*Problem details*
What you return should match the data below exactly, with no pictures in it.

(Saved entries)
········
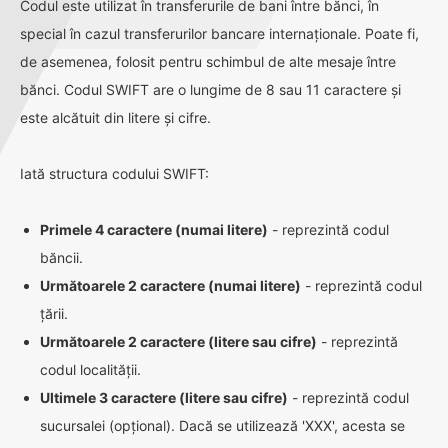
Codul este utilizat în transferurile de bani între bănci, în
special în cazul transferurilor bancare internaționale. Poate fi,
de asemenea, folosit pentru schimbul de alte mesaje între
bănci. Codul SWIFT are o lungime de 8 sau 11 caractere și
este alcătuit din litere și cifre.
Iată structura codului SWIFT:
Primele 4 caractere (numai litere)
- reprezintă codul
băncii.
Următoarele 2 caractere (numai litere)
- reprezintă codul
țării.
Următoarele 2 caractere (litere sau cifre)
- reprezintă
codul localității.
Ultimele 3 caractere (litere sau cifre)
- reprezintă codul
sucursalei (opțional). Dacă se utilizează 'XXX', acesta se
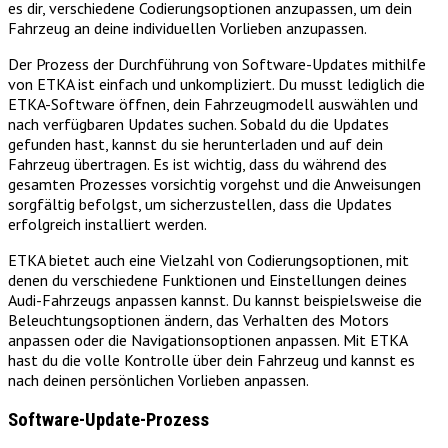
es dir, verschiedene Codierungsoptionen anzupassen, um dein
Fahrzeug an deine individuellen Vorlieben anzupassen.
Der Prozess der Durchführung von Software-Updates mithilfe
von ETKA ist einfach und unkompliziert. Du musst lediglich die
ETKA-Software öffnen, dein Fahrzeugmodell auswählen und
nach verfügbaren Updates suchen. Sobald du die Updates
gefunden hast, kannst du sie herunterladen und auf dein
Fahrzeug übertragen. Es ist wichtig, dass du während des
gesamten Prozesses vorsichtig vorgehst und die Anweisungen
sorgfältig befolgst, um sicherzustellen, dass die Updates
erfolgreich installiert werden.
ETKA bietet auch eine Vielzahl von Codierungsoptionen, mit
denen du verschiedene Funktionen und Einstellungen deines
Audi-Fahrzeugs anpassen kannst. Du kannst beispielsweise die
Beleuchtungsoptionen ändern, das Verhalten des Motors
anpassen oder die Navigationsoptionen anpassen. Mit ETKA
hast du die volle Kontrolle über dein Fahrzeug und kannst es
nach deinen persönlichen Vorlieben anpassen.
Software-Update-Prozess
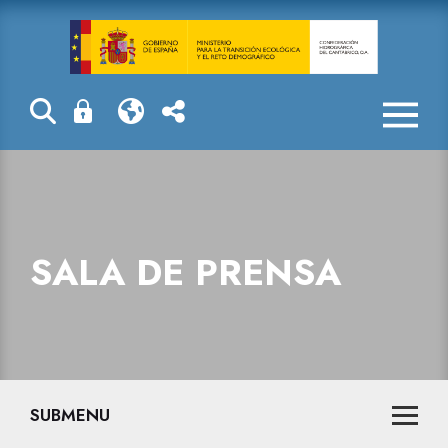
Sala de prensa
SALA DE PRENSA
SUBMENU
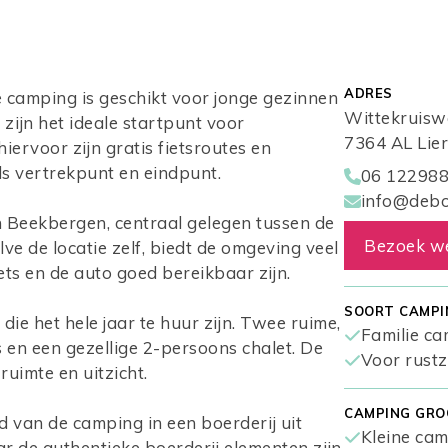
ADRES
 camping is geschikt voor jonge gezinnen
Wittekruisw
zijn het ideale startpunt voor
7364 AL Lie
iervoor zijn gratis fietsroutes en
s vertrekpunt en eindpunt.
06 12298
info@debo
 Beekbergen, centraal gelegen tussen de
Bezoek w
e de locatie zelf, biedt de omgeving veel
iets en de auto goed bereikbaar zijn.
SOORT CAMPI
e het hele jaar te huur zijn. Twee ruime,
Familie c
 en een gezellige 2-persoons chalet. De
Voor rust
uimte en uitzicht.
CAMPING GRO
 van de camping in een boerderij uit
Kleine cam
r de authentieke boerderij elementen zijn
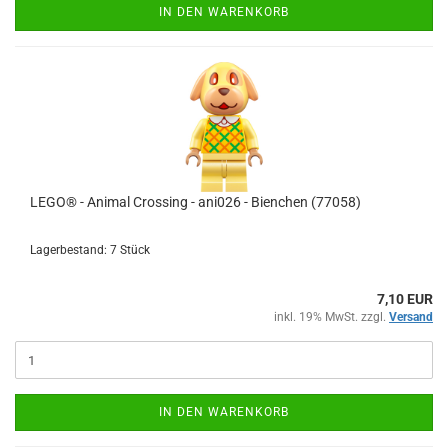
IN DEN WARENKORB
LEGO® - Animal Crossing - ani026 - Bienchen (77058)
Lagerbestand: 7 Stück
7,10 EUR
inkl. 19% MwSt. zzgl.
Versand
IN DEN WARENKORB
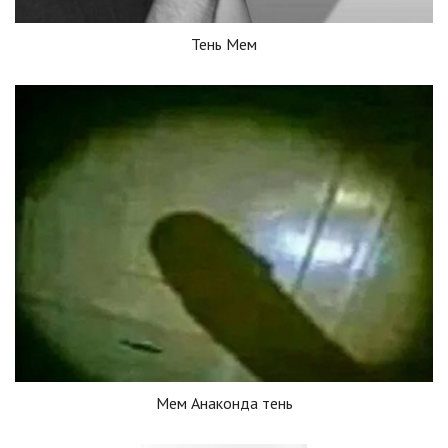
Тень Мем
Мем Анаконда тень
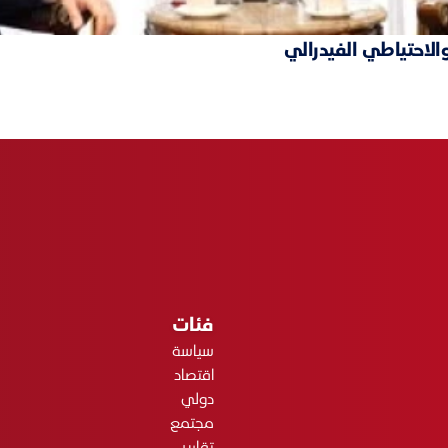
والاحتياطي الفيدرالي
فئات
سياسة
اقتصاد
دولي
مجتمع
تقارير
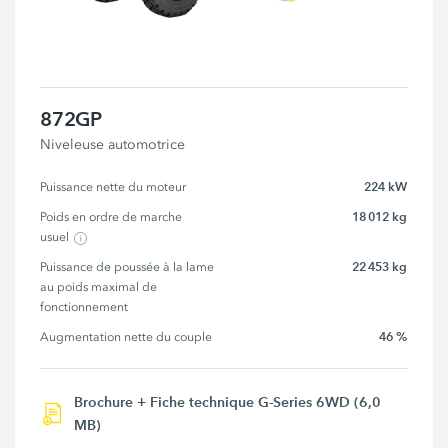
872GP
Niveleuse automotrice
224 kW
Puissance nette du moteur
18 012 kg
Poids en ordre de marche 
usuel
22 453 kg
Puissance de poussée à la lame 
au poids maximal de 
fonctionnement
46 %
Augmentation nette du couple
Brochure + Fiche technique G-Series 6WD (6,0
MB)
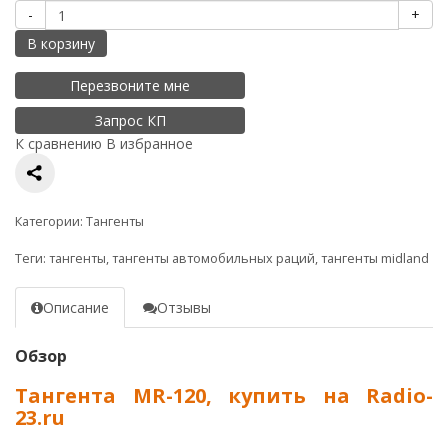
-
+
В корзину
Перезвоните мне
Запрос КП
К сравнению
В избранное
Категории:
Тангенты
Теги:
тангенты
,
тангенты автомобильных раций
,
тангенты midland
Описание
Отзывы
Обзор
Тангента MR-120, купить на Radio-
23.ru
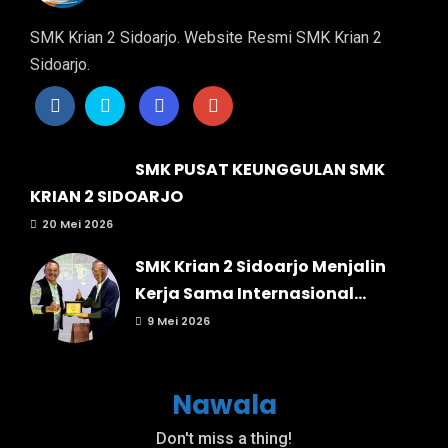
SMK Krian 2 Sidoarjo. Website Resmi SMK Krian 2
Sidoarjo.
SMK PUSAT KEUNGGULAN SMK
KRIAN 2 SIDOARJO
20 Mei 2026
SMK Krian 2 Sidoarjo Menjalin
Kerja Sama Internasional...
9 Mei 2026
Nawala
Don't miss a thing!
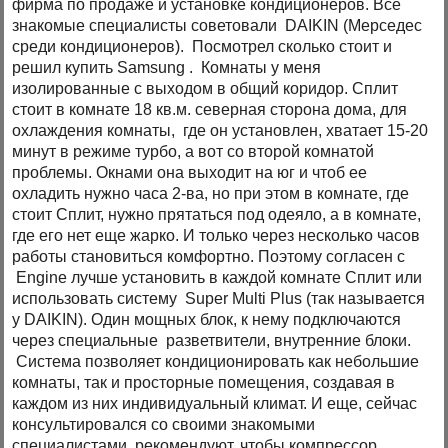
фирма по продаже и установке кондиционеров. Все
знакомые специалисты советовали DAIKIN (Мерседес
среди кондиционеров). Посмотрел сколько стоит и
решил купить Samsung . Комнаты у меня
изолированные с выходом в общий коридор. Сплит
стоит в комнате 18 кв.м. северная сторона дома, для
охлаждения комнаты, где он установлен, хватает 15-20
минут в режиме турбо, а вот со второй комнатой
проблемы. Окнами она выходит на юг и чтоб ее
охладить нужно часа 2-ва, но при этом в комнате, где
стоит Сплит, нужно прятаться под одеяло, а в комнате,
где его нет еще жарко. И только через несколько часов
работы становиться комфортно. Поэтому согласен с
Engine лучше установить в каждой комнате Сплит или
использовать систему Super Multi Plus (так называется
у DAIKIN). Один мощных блок, к нему подключаются
через специальные разветвители, внутренние блоки.
Система позволяет кондиционировать как небольшие
комнаты, так и просторные помещения, создавая в
каждом из них индивидуальный климат. И еще, сейчас
консультировался со своими знакомыми
специалистами, рекомендуют, чтобы компрессор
········
*Response to this exercise*
Codul este utilizat în transferurile de bani între bănci, în
special în cazul transferurilor bancare internaționale. Poate fi,
de asemenea, folosit pentru schimbul de alte mesaje între
bănci. Codul SWIFT are o lungime de 8 sau 11 caractere și
este alcătuit din litere și cifre.
Iată structura codului SWIFT:
Primele 4 caractere (numai litere)
- reprezintă codul
băncii.
Următoarele 2 caractere (numai litere)
- reprezintă codul
țării.
Următoarele 2 caractere (litere sau cifre)
- reprezintă
codul localității.
Ultimele 3 caractere (litere sau cifre)
- reprezintă codul
sucursalei (opțional). Dacă se utilizează 'XXX', acesta se
es dir, verschiedene Codierungsoptionen anzupassen, um dein
Fahrzeug an deine individuellen Vorlieben anzupassen.
Der Prozess der Durchführung von Software-Updates mithilfe
von ETKA ist einfach und unkompliziert. Du musst lediglich die
ETKA-Software öffnen, dein Fahrzeugmodell auswählen und
nach verfügbaren Updates suchen. Sobald du die Updates
gefunden hast, kannst du sie herunterladen und auf dein
Fahrzeug übertragen. Es ist wichtig, dass du während des
gesamten Prozesses vorsichtig vorgehst und die Anweisungen
sorgfältig befolgst, um sicherzustellen, dass die Updates
erfolgreich installiert werden.
ETKA bietet auch eine Vielzahl von Codierungsoptionen, mit
denen du verschiedene Funktionen und Einstellungen deines
Audi-Fahrzeugs anpassen kannst. Du kannst beispielsweise die
Beleuchtungsoptionen ändern, das Verhalten des Motors
anpassen oder die Navigationsoptionen anpassen. Mit ETKA
hast du die volle Kontrolle über dein Fahrzeug und kannst es
nach deinen persönlichen Vorlieben anpassen.
Software-Update-Prozess
Sala de prensa
SALA DE PRENSA
SUBMENU
ADRES
 camping is geschikt voor jonge gezinnen
Wittekruisw
zijn het ideale startpunt voor
7364 AL Lie
iervoor zijn gratis fietsroutes en
s vertrekpunt en eindpunt.
06 12298
info@debo
 Beekbergen, centraal gelegen tussen de
Bezoek w
e de locatie zelf, biedt de omgeving veel
iets en de auto goed bereikbaar zijn.
SOORT CAMPI
e het hele jaar te huur zijn. Twee ruime,
Familie c
 en een gezellige 2-persoons chalet. De
Voor rust
uimte en uitzicht.
CAMPING GRO
 van de camping in een boerderij uit
Kleine cam
r de authentieke boerderij elementen zijn
IN DEN WARENKORB
LEGO® - Animal Crossing - ani026 - Bienchen (77058)
Lagerbestand: 7 Stück
7,10 EUR
inkl. 19% MwSt. zzgl.
Versand
IN DEN WARENKORB
Тень Мем
Мем Анаконда тень
والاحتياطي الفيدرالي
فئات
سياسة
اقتصاد
دولي
مجتمع
تقارير
872GP
Niveleuse automotrice
224 kW
Puissance nette du moteur
18 012 kg
Poids en ordre de marche 
usuel
22 453 kg
Puissance de poussée à la lame 
au poids maximal de 
fonctionnement
46 %
Augmentation nette du couple
Brochure + Fiche technique G-Series 6WD (6,0
MB)
-
+
В корзину
Перезвоните мне
Запрос КП
К сравнению
В избранное
Категории:
Тангенты
Теги:
тангенты
,
тангенты автомобильных раций
,
тангенты midland
Описание
Отзывы
Обзор
Тангента MR-120, купить на Radio-
23.ru
SMK Krian 2 Sidoarjo. Website Resmi SMK Krian 2
Sidoarjo.
SMK PUSAT KEUNGGULAN SMK
KRIAN 2 SIDOARJO
20 Mei 2026
SMK Krian 2 Sidoarjo Menjalin
Kerja Sama Internasional...
9 Mei 2026
Nawala
Don't miss a thing!
фирма по продаже и установке кондиционеров. Все
знакомые специалисты советовали DAIKIN (Мерседес
среди кондиционеров). Посмотрел сколько стоит и
решил купить Samsung . Комнаты у меня
изолированные с выходом в общий коридор. Сплит
стоит в комнате 18 кв.м. северная сторона дома, для
охлаждения комнаты, где он установлен, хватает 15-20
минут в режиме турбо, а вот со второй комнатой
проблемы. Окнами она выходит на юг и чтоб ее
охладить нужно часа 2-ва, но при этом в комнате, где
стоит Сплит, нужно прятаться под одеяло, а в комнате,
где его нет еще жарко. И только через несколько часов
работы становиться комфортно. Поэтому согласен с
Engine лучше установить в каждой комнате Сплит или
использовать систему Super Multi Plus (так называется
у DAIKIN). Один мощных блок, к нему подключаются
через специальные разветвители, внутренние блоки.
Система позволяет кондиционировать как небольшие
комнаты, так и просторные помещения, создавая в
каждом из них индивидуальный климат. И еще, сейчас
консультировался со своими знакомыми
специалистами, рекомендуют, чтобы компрессор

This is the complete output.